→ **Exercise brief**
Rewrite the stretch of the data from the line containing "20: (149, 83)" through the line containing "10: (54, 116)", changing "(127, 84)" to "(128, 84)" and leaving everything else untouched.

→ **Raw data**
'''
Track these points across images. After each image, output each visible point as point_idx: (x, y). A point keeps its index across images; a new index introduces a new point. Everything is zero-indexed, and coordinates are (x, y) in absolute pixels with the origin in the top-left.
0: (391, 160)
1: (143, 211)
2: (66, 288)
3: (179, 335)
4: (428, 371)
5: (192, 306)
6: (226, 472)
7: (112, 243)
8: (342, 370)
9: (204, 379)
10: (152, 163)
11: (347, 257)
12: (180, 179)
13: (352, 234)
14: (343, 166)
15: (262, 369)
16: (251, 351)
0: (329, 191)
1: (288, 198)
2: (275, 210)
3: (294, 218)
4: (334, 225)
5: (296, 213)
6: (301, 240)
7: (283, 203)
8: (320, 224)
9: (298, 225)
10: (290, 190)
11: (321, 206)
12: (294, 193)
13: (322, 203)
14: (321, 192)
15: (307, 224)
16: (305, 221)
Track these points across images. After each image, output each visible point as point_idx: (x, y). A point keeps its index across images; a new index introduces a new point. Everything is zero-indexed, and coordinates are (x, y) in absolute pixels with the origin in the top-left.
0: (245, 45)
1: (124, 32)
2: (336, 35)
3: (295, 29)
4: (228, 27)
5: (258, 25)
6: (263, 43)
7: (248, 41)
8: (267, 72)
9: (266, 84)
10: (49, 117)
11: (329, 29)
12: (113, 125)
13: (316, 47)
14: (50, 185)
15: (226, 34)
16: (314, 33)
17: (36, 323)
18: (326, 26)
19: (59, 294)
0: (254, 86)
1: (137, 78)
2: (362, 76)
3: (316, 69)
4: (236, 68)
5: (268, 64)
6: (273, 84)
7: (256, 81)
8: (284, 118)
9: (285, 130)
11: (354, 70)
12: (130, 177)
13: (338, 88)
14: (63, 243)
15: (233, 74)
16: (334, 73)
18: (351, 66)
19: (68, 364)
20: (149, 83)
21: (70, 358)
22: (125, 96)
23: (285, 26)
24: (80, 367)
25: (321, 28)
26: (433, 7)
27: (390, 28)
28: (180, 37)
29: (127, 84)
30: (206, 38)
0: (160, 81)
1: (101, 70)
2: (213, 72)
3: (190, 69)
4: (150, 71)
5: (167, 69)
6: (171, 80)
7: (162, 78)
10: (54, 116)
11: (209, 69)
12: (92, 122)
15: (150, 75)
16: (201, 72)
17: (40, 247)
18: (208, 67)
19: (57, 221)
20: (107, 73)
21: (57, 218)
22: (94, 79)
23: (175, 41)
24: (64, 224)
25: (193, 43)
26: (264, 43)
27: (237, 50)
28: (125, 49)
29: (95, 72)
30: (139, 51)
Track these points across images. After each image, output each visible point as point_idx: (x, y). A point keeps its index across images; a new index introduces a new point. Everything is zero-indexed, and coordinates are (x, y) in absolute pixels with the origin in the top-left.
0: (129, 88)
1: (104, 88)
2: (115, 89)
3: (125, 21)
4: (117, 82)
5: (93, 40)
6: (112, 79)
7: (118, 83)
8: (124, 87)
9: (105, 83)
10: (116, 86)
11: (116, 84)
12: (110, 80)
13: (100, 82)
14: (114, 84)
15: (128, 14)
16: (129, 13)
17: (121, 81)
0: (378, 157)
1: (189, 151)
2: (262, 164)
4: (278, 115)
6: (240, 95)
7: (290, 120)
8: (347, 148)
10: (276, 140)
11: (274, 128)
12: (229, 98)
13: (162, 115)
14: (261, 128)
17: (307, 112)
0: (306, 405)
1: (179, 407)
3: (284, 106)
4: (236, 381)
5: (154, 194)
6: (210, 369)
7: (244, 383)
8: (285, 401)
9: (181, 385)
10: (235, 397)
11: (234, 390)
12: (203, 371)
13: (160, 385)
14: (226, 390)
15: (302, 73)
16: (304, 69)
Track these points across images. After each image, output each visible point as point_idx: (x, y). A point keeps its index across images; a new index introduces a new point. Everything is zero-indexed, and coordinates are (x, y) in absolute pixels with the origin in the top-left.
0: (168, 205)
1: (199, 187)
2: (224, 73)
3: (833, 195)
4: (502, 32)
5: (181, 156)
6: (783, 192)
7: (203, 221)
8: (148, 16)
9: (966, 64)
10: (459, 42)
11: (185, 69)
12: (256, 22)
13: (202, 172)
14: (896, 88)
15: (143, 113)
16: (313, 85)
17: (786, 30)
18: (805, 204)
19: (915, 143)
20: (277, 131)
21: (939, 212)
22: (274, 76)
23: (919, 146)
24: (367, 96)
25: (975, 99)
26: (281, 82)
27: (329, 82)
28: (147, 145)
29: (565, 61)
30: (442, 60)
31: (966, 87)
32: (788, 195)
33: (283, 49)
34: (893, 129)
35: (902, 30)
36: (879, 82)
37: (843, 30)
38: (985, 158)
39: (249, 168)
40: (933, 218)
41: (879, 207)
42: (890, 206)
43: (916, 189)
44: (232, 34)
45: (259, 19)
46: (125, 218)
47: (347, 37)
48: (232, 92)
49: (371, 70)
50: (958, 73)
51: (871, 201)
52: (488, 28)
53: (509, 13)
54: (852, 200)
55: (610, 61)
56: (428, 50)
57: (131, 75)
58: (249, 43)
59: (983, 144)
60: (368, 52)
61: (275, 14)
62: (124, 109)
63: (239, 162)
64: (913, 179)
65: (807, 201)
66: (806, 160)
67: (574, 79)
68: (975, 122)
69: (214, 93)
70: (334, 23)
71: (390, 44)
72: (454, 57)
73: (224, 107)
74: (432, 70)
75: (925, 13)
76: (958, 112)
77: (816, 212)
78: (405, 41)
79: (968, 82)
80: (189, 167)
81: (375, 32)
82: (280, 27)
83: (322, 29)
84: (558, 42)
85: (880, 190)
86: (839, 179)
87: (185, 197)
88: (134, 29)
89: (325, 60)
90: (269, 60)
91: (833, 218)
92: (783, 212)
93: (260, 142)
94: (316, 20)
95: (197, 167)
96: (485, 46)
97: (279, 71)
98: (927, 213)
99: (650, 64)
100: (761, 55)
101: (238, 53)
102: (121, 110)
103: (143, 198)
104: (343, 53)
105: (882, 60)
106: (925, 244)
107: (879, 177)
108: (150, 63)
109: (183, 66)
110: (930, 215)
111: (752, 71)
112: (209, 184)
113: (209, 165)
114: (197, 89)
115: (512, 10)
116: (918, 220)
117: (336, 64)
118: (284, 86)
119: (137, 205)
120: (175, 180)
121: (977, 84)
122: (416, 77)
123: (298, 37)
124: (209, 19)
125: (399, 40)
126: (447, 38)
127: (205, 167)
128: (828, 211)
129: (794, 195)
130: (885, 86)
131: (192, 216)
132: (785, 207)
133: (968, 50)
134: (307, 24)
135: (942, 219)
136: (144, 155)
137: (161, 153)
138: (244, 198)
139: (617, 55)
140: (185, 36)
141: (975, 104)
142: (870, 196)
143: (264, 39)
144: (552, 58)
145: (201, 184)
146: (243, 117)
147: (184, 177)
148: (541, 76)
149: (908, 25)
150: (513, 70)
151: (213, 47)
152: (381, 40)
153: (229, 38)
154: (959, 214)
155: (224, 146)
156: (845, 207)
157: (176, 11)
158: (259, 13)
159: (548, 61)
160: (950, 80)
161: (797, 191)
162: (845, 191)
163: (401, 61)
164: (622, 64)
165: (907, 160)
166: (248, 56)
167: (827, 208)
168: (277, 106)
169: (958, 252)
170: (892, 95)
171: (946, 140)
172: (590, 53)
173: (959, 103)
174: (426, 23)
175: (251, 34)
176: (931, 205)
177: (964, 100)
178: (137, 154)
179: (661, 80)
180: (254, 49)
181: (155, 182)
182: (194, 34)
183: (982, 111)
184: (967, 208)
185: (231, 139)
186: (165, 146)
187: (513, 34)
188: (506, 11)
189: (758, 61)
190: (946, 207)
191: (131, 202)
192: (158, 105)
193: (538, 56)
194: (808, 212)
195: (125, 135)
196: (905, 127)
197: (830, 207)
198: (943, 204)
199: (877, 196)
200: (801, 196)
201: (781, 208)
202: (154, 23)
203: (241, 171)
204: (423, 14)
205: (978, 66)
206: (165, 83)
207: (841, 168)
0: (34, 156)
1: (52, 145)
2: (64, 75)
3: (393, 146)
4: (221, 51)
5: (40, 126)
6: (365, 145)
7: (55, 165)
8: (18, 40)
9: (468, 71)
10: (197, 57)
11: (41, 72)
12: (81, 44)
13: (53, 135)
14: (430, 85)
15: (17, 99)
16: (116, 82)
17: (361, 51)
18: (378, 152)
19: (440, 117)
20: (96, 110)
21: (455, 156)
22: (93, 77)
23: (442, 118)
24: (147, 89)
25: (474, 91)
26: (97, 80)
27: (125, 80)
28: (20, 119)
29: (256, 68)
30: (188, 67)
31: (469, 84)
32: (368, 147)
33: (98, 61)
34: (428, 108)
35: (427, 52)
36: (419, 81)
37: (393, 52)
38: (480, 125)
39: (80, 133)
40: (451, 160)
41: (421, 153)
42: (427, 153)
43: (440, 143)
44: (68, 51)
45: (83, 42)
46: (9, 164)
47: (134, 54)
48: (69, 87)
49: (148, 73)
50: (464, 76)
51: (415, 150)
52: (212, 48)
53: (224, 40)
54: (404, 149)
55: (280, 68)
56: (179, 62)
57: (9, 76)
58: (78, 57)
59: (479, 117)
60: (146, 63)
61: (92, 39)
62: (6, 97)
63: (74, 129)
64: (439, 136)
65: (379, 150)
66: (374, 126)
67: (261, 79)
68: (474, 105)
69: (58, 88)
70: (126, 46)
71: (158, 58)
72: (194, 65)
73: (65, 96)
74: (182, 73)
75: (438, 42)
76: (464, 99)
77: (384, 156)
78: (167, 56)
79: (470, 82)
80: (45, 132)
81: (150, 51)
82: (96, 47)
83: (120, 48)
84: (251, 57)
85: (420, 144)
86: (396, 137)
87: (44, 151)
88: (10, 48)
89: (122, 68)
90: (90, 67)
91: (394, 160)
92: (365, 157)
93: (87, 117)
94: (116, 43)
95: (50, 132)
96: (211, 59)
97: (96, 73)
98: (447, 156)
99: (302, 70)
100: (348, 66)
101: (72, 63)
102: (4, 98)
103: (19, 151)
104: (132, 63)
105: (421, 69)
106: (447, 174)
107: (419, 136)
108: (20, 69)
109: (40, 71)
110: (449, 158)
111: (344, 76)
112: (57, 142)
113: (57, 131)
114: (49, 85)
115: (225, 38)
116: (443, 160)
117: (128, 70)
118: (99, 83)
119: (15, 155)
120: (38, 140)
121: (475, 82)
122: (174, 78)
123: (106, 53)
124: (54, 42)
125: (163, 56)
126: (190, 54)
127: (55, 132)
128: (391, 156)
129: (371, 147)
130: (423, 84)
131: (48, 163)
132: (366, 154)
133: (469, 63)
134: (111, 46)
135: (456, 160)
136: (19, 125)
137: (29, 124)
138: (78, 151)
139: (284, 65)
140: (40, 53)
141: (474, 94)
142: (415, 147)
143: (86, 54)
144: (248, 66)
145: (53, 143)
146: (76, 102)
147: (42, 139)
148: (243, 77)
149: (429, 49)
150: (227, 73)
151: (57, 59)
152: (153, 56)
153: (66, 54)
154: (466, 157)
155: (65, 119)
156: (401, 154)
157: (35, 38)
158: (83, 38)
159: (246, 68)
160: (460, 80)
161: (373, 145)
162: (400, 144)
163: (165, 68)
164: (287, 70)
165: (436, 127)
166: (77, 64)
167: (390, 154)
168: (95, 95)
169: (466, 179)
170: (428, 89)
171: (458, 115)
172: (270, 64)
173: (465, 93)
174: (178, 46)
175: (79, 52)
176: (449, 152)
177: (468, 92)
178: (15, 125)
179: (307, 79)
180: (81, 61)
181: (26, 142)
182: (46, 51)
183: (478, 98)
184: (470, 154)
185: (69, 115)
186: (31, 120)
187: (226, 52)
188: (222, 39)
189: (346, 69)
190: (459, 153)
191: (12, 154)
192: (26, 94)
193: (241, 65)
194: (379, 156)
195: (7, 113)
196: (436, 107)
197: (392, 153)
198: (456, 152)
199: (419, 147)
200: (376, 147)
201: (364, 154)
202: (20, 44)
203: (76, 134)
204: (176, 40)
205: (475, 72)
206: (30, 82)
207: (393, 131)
'''
→ **Completed exercise**
20: (149, 83)
21: (70, 358)
22: (125, 96)
23: (285, 26)
24: (80, 367)
25: (321, 28)
26: (433, 7)
27: (390, 28)
28: (180, 37)
29: (128, 84)
30: (206, 38)
0: (160, 81)
1: (101, 70)
2: (213, 72)
3: (190, 69)
4: (150, 71)
5: (167, 69)
6: (171, 80)
7: (162, 78)
10: (54, 116)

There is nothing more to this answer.